In his book Love Wins,** author Rob Bell writes:
Many have heard the gospel framed in terms of rescue. God has to punish sinners, because God is holy, but Jesus has paid the price for our sin, and so we can have eternal life. However true or untrue that is technically or theologically, what it can do is subtly teach people that Jesus rescues us from God.
Let's be very clear, then: we do not need to be rescued from God. God is the one who rescues us from death, sin, and destruction. God is the rescuer.
But, if that's true, then how do we deal with scriptures that talk about God bringing punishment on the wicked? We need to understand that destruction isn't something that God does to people that He hates, any more than salvation is something that He gives to people that he loves more than others. Instead, individuals choose destruction or salvation based on their inclination toward God's light or the darkness of the world. John 3:18-21 says:
18Whoever believes in him is not condemned, but whoever does not believe stands condemned already because they have not believed in the name of God’s one and only Son. 19This is the verdict: Light has come into the world, but people loved darkness instead of light because their deeds were evil. 20Everyone who does evil hates the light, and will not come into the light for fear that their deeds will be exposed. 21But whoever lives by the truth comes into the light, so that it may be seen plainly that what they have done has been done in the sight of God.

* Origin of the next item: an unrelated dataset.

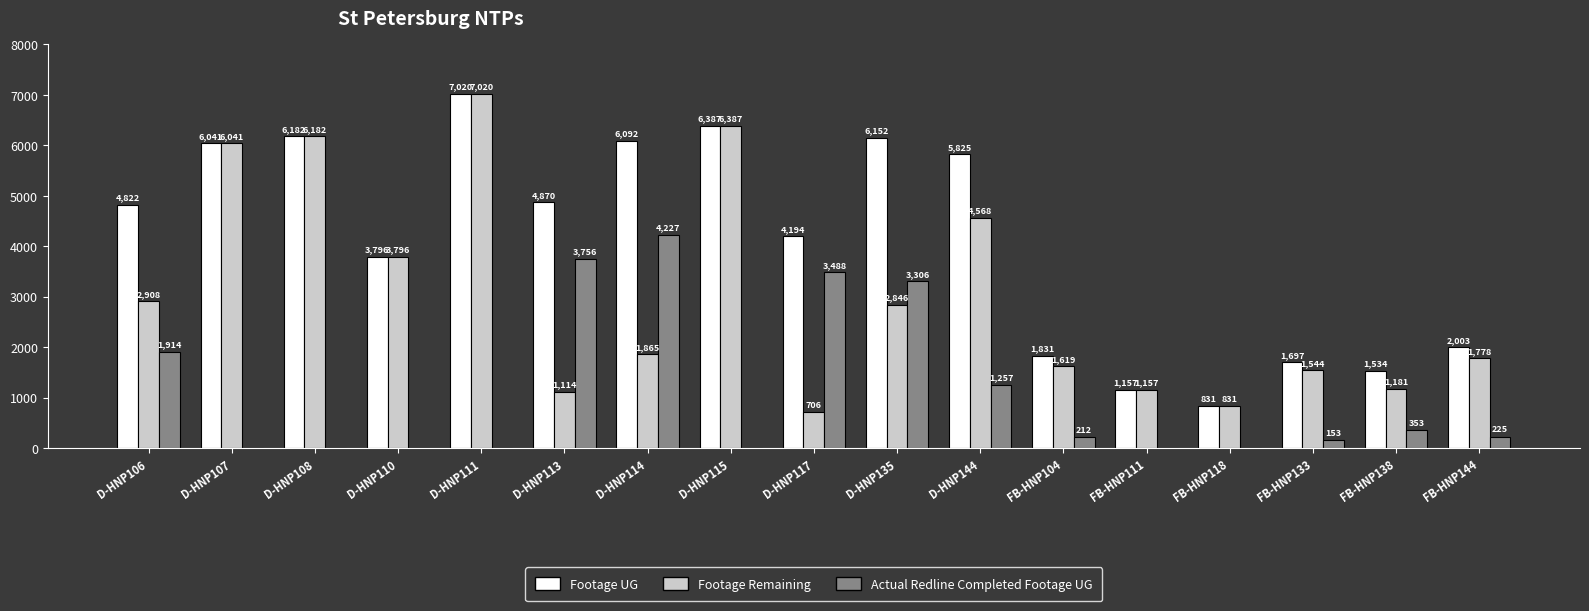

At which category is the sum across all series the highest?

D-HNP111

In His constant love and mercy, God is always reaching out to redeem people. The problem is that (contrary to Rob Bell's book) some people will never accept God's gift of grace. Rejecting God's love, they become destructive forces in the world. God is then left with a choice--either to allow those destructive people to obliterate everything around them, or to stop them. At times, it may even take the annihilation of some people in order to stem the tide of their evil, and keep their disease from causing wholesale destruction. God does not enjoy this kind of thing, but in His goodness He sometimes cuts the cancer out of the organism of humanity, in order to keep the disease from spreading everywhere.

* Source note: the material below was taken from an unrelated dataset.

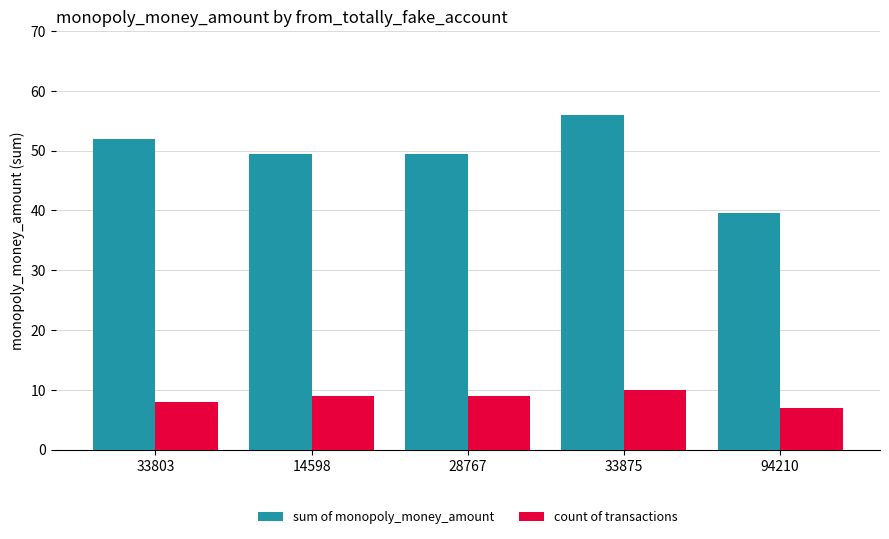

What is the value of the sum of monopoly_money_amount bar at the 2nd from the left?

49.5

Our problem is that we are like a patient who says to the surgeon, "You must be a bipolar kind of doctor, because with one hand you dispense medication that will heal me, and with the other hand you cut me!" It's our lack of understanding that makes it seem like God is sometimes vengeful and sometimes gracious. In reality, God is always loving and gracious--loving enough to save anyone who will believe and receive His Son, and gracious enough to give every sinner countless chances to turn to Him.
*Scriptures are taken from the NIV.
**Bell, Rob. Love Wins, A Book About Heaven, Hell, and the Fate of Every Person Who Ever Lived. Harper Collins: New York. 2011.